━━━━━ Extracted information

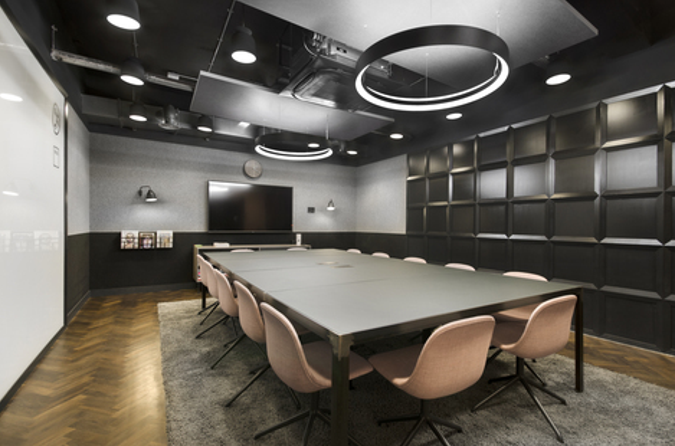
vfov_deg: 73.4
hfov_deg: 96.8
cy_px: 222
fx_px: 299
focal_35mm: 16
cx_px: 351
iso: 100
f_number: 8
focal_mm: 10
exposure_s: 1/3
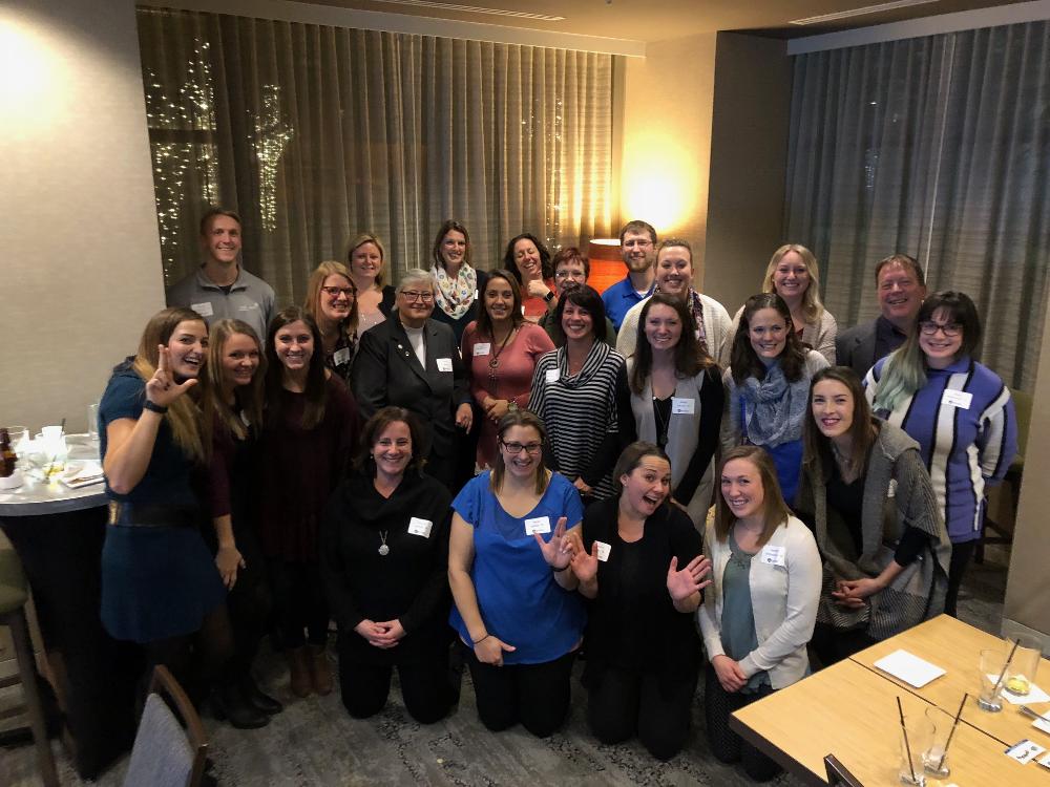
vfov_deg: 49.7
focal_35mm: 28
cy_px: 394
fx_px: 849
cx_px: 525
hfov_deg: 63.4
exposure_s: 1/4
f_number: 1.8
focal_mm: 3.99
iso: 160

━━━━━━━━━━

* Problem description
Return all the records exactly. Skip the pictures.

* Task solution
vfov_deg: 73.4
hfov_deg: 96.8
cy_px: 222
fx_px: 299
focal_35mm: 16
cx_px: 351
iso: 100
f_number: 8
focal_mm: 10
exposure_s: 1/3
vfov_deg: 49.7
focal_35mm: 28
cy_px: 394
fx_px: 849
cx_px: 525
hfov_deg: 63.4
exposure_s: 1/4
f_number: 1.8
focal_mm: 3.99
iso: 160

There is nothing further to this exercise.